[Job A]
In the Culture Shed article, list every measurement or count that describes the size of the Shed or its parts.
[Job B]
According to the article on the Culture Shed, why would the Shed give large-scale temporary arts events a needed home? Answer in one to three sentences.
[Job C]
Continue the article about the Culture Shed, starting after its last sentence.

(Document section begins)

Rendering of a view of the Culture Shed from the High Line at 30th Street (all images courtesy Diller Scofidio + Renfro in collaboration with Rockwell Group)

Rendering of a view of the Culture Shed from the High Line at 30th Street (all images courtesy Diller Scofidio + Renfro in collaboration with Rockwell Group)

The possible future site of New York Fashion Week and hundreds of other arts and culture events resembles a futuristic, moving building more than a Barclays Center for the arts. The so-called Culture Shed, a structure slated to be part of the Hudson Yards development, will occupy West 30th Street between 10th and 11th Avenues, and promises to provide a home for large-scale temporary arts events, which currently lack a permanent site in the city.

The Shed is being designed by Diller Scofidio + Renfro, in partnership with the Rockwell Group. Renderings show an airy, soaring structure made of steel and glass, comprising four floors and 180,000 square feet of space. The Shed will be white and semi-transparent, reflecting the sparkling buildings of Hudson Yards and linking the residential and commercial spaces with the outdoor cultural life of the High Line. Perhaps the most remarkable feature of the project is the retractable nature of the Shed itself, which will include a 140-foot glass canopy that will slide out along tracks and expand to create a temporary plaza in front of the structure. This space can be used for concerts, openings, and other events. When not in use, the canopy will rest atop the Shed, leaving the plaza as an open-air public space once more.

(Document section ends)
(Data provided begins)

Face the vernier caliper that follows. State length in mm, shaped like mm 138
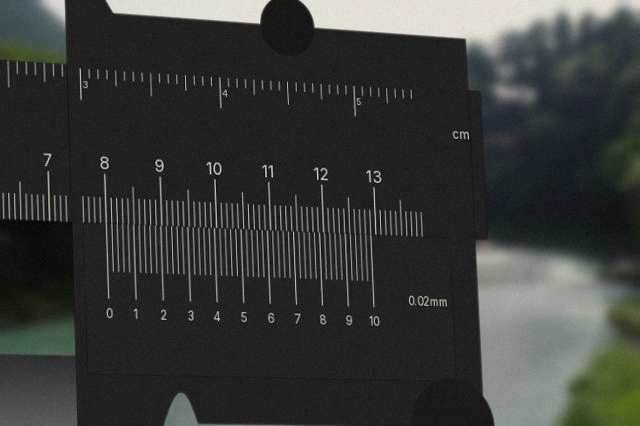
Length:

(Data provided ends)

[Answer box A]
- Four floors
- 180,000 square feet of space
- A 140-foot glass canopy

[Answer box B]
Large-scale temporary arts events currently have no permanent site in New York City. The Shed is meant to give them that site.

[Answer box C]
Views of the Culture Shed’s canopy nested, on left, and deployed, right

Views of the Culture Shed’s canopy nested, on left, and deployed, on right

The Culture Shed is being built in tandem with the Hudson Yards development, a massive 26-acre project that will convert a former rail yard into what supporters are branding the next trendy Manhattan neighborhood. Hudson Yards will include state-of-the-art residential and commercial buildings and provide housing for 10,000 people and work for 30,000. It’s intended to feed into the already booming expansion of the West Side and to continue the revitalization of Chelsea northwards.

Danai Pointer spoke to Hyperallergic on behalf of Diller Scofidio + Renfro. Asked about the potential timeline for the project, she said, “Culture Shed must be built in tandem with the platform over the Hudson Rail Yards and a 70-story residential tower to which it will be connected. Depending on that timeline, construction could begin by summer 2014.” Plans for the building won a $100,000 National Endowment for the Arts grant back in 2010. A major international firm, Diller Scofidio + Renfro has designed a number of celebrated New York landmarks, including the newly renovated Lincoln Center, the Governors Island Park, and all three phases of the High Line.

The Shed is, in fact, being integrated with the third phase of the High Line, which runs directly by the site and will serve as a cultural connector between Hudson Yards, the gallery district of Chelsea, and Meatpacking to the south. It will be located directly beneath a skyscraper also designed by Diller Scofidio + Renfro, and act as a needed large-scale venue for performing and visual arts events on Manhattan’s West Side.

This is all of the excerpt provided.